English Language Spoken in Rhode Island

Sailors that did not serve in the navies of the world, or who also went to sea in a private capacity.
Post Reply
Ships Boy
Posts: 1
Joined: Mon Nov 04, 2019 6:34 pm

English Language Spoken in Rhode Island

Post by Malplaquet »

Some of you may be interested to know that Rhode Island colonists mostly spoke "non-rhotic" English. As I remember my research about this, (and I haven't today reviewed the various sources), non-rhotic English was and still is spoken in Rhode Island, a bit of New York, and a bit of Australia. It was a dialect of English which was spoken in seafaring communities in the south of England, and was traceable to the mid-15th century.

It was spoken of course in Rhode Island because Rhode Island was a premier seafaring province, populated mostly by poor working people who sociologically resembled those same types of families and occupations in seafaring southern England. As you know, Newport was a large important sea port in comparison to other colonies' ports, and I believe the largest city aside from Philadelphia. In the larger cities, where merchants and other oligarchs had higher sociological antecedents, they in general spoke a higher-order dialect of English. Because Rhode Island was mostly populated by poor and, for purposes of existence prone to piratical and smuggling endeavors, the more puritanical Massachusetts higher status folk were said to have called it "Rogues Island."

I myself speak a form of non-rhotic English, pronouncing for example; "cah" for "car," and "faught" for "fort." You see, we drop the "r", and hence, "non-rhotic" is the linguistic descriptor.

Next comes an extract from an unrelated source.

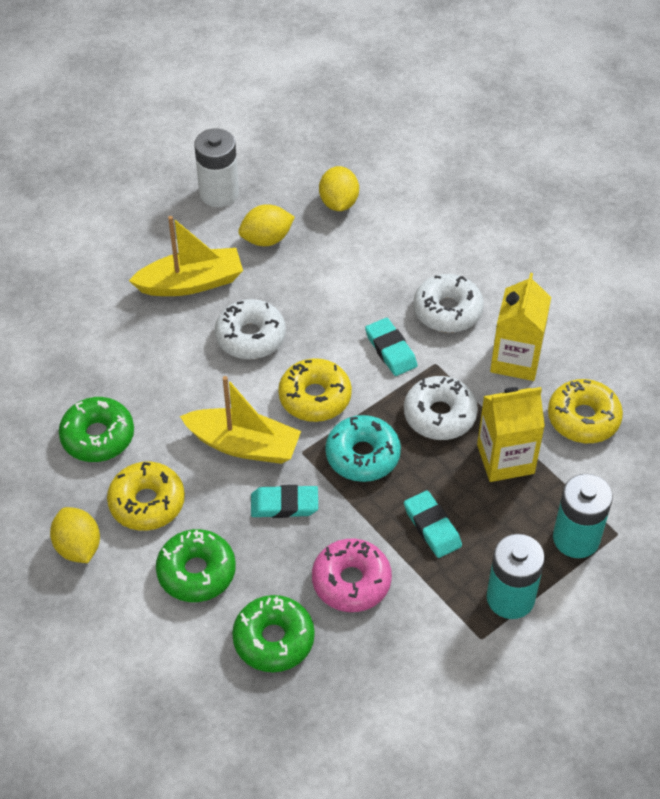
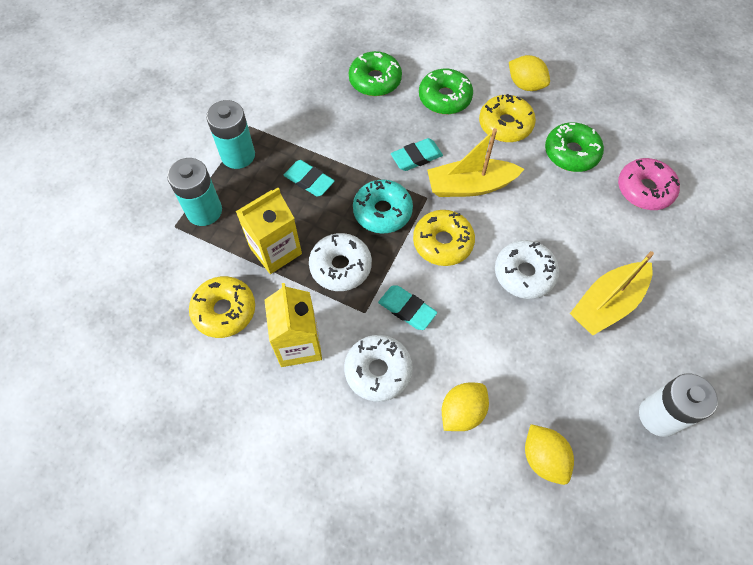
camera: 155 degrees right, 10 degrees up
yellow lemon [238,204,295,246] -> yellow lemon moved to [442,383,489,431]
pink donut [312,539,392,612] -> pink donut moved to [618,158,680,210]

All that said, coming from Rhode Island, and having worked in Boston, I also know that Boston is supposedly the hub of non-rhotic English, and often cited as the premier location for the replacement of the "r" with an "h" sound. I cannot therefore fathom why the linguist I primarily researched cited Rhode Island as the epicenter.

All this is by memory, and I may have overlooked something I had read when writing this. I would also add that I often speak and think in generalities. What is possible, or what anecdotes may argue against the generalities may arise are inconsequential to me. It is probability, not exception, that governs my reasoning.